His logic is sound but would count for a lot more if they just handed the trophy to the team with the best record every season. That isn't how it works, and the current playoffs are a good example.

Of those four teams with great records this season, teams that won at least 12 games, three of them - Oakland, Kansas City, and Dallas - will be at home watching the conference championship games. Only New England, the Death Star of the NFL, is still alive and playing for the title.

Among the other three survivors, Atlanta did have a first-round bye and home-field advantage in the divisional round, but Green Bay and Pittsburgh had to play in the wild-card round and then win on the road. So, in the four games played last weekend, the teams that earned byes and home-field advantage were 2-2. That doesn't sound like an edge. It sounds like a coin flip.

"When I look back at some of the mistakes I made, they were about just trying to get into the playoffs and believing that once you get into the playoffs, maybe you have a chance every year because it's a shorter field, and you can just get hot," Roseman said.

Well, it obviously can happen that way, and usually does for some teams every year. This season, the Steelers were sitting at 4-5 (including a 31-point loss to the Eagles) when they righted themselves and won seven straight to the end of the regular season, a streak that has now grown to nine games. The Packers were 4-6 when they beat the Eagles to begin a roll that has reached eight straight wins. Even the Falcons were muddling along at 6-4 (having also lost to the Eagles) when they managed to win five of their last six.

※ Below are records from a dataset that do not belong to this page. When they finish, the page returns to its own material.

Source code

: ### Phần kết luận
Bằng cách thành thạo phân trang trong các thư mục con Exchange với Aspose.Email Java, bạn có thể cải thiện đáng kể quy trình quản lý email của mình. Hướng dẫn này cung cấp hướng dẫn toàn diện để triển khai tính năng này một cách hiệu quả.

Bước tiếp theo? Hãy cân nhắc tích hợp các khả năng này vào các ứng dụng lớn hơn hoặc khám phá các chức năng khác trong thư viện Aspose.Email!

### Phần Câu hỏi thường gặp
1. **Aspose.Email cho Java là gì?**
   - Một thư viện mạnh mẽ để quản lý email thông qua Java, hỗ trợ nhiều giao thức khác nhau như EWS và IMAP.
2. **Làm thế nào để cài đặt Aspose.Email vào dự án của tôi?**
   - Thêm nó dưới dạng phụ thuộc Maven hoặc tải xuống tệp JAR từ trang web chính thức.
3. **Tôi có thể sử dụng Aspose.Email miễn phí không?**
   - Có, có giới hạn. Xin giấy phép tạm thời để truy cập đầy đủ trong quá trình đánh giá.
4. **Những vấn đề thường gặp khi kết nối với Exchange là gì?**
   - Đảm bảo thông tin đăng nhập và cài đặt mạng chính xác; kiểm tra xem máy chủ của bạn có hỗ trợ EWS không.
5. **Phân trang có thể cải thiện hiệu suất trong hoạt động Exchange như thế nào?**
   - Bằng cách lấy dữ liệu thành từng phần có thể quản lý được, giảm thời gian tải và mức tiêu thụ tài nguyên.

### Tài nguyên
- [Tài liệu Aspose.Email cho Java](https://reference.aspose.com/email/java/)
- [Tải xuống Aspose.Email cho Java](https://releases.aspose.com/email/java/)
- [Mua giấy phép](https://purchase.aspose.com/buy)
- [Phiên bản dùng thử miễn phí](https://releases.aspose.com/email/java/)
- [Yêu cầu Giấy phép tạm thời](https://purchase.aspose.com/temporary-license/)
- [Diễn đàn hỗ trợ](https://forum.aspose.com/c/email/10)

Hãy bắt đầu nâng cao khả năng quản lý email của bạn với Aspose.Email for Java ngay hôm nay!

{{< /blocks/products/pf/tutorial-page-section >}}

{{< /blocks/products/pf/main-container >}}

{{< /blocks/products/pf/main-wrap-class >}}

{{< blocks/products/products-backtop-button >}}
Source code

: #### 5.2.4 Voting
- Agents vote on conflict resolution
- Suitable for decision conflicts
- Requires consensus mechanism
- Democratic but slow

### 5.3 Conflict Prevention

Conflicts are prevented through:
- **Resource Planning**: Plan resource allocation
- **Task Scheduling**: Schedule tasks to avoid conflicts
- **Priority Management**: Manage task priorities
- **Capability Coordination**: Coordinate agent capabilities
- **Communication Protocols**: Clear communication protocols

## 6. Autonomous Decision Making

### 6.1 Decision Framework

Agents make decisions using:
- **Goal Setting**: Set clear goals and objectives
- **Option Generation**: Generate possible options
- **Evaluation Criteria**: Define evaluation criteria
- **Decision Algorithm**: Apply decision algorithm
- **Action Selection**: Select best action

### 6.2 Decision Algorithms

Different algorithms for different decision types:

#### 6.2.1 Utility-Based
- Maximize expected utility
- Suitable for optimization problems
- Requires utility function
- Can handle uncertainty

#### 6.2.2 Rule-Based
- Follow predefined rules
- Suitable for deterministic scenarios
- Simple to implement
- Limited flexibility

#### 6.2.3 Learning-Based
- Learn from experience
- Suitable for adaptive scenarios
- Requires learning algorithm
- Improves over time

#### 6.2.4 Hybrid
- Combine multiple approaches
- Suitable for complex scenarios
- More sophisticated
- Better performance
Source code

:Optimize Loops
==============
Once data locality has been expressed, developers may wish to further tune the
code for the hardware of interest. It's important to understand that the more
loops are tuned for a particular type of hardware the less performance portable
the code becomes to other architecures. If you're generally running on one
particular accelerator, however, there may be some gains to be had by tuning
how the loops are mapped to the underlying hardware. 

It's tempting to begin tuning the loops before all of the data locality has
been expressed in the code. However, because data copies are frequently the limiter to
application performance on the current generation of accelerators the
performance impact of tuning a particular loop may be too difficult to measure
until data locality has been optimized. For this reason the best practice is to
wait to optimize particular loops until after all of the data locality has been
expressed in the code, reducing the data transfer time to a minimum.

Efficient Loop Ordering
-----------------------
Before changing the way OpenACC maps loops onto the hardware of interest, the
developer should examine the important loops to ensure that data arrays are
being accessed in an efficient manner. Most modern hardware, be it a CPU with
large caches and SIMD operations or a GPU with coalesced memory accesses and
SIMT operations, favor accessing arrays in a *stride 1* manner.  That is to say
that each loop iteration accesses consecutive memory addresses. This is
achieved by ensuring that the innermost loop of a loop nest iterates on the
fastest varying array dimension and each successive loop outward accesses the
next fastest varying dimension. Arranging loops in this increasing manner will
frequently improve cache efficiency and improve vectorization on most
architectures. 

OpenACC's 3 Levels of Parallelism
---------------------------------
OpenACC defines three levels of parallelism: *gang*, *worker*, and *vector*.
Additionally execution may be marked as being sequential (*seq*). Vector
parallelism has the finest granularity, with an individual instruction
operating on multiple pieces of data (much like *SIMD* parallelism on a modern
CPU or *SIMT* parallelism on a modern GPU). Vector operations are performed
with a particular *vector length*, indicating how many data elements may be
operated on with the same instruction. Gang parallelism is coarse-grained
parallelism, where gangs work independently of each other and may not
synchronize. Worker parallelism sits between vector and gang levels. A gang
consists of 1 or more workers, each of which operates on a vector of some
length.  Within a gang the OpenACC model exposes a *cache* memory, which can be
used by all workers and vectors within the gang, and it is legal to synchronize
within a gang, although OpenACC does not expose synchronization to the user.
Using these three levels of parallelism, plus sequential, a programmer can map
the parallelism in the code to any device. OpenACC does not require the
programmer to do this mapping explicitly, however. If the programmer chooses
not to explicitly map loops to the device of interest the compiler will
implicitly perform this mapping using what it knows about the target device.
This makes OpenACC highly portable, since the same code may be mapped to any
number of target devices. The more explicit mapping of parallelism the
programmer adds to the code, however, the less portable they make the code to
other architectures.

There's something to be said for teams that can grow beyond their records during the course of a season and into the playoffs. What it usually says is that the coaches of those teams are good at learning what they have and how to best use it. It is like a video game in which they master getting from one level to the next and figure out the cheats. It is that and a dozen other factors. Injured teams get healthy. The healthy teams they are chasing get injured. The schedule smoothes out, and a team gets some confidence and momentum. Then, the playoffs. Go ahead and predict those. A season can be decided on some back judge's interpretation of the pass-interference rule.

So, yes, given the choice, getting a week off is better than playing, and being at home is better than being on the road, and winning 12 or 13 games makes you feel a little better about yourself than slipping in the wild-card door with a 10-6 record. But nothing is good about sitting out the playoffs nursing a plan for the future that might never arrive.

Unlike head coach Doug Pederson, who said the Eagles are close to being contenders, Roseman is pushing a slow build, and he didn't sound so optimistic about 2017. The problem is that while he carefully adds pieces around the offensive core of Carson Wentz and the defensive core of Fletcher Cox, other pieces will fall away. For every hole he slowly fills, another will appear. A total of 25 players on the 2016 roster will become free agents in 2017 or 2018. Some will be re-signed, some won't. Another dozen or so will cease to be either useful or economically feasible over that time.

Instead of painting the bridge and then starting over again at the other end, why not accept the imperfection of a touch-up here and a touch-up there and get into the conversation as often as possible?

Roseman's example of 2008 is actually a good one from that point of view. The Eagles finished 9-6-1 (having been 5-5-1 at one point), barely made the playoffs, then beat Minnesota on the road in the wild-card round and the No. 1-seeded Giants on the road in the divisional round. In the conference championship game, they held a fourth-quarter lead on the Cardinals before the defense allowed a 14-play touchdown drive that cost the Eagles the game with three minutes left and a shot at the Super Bowl against the Steelers. Would they have won the big trophy? Don't know, but they were 9-6-1 and one defensive stop away from finding out.

Aiming high is fine. Everyone's goal is to be the Patriots every year. Good luck with that. This time around, and most times around, it is almost as good to be something a little more attainable. This season, it is the Packers and the Steelers, teams that didn't look like very much in September and October. Turns out that looking good in January is more important.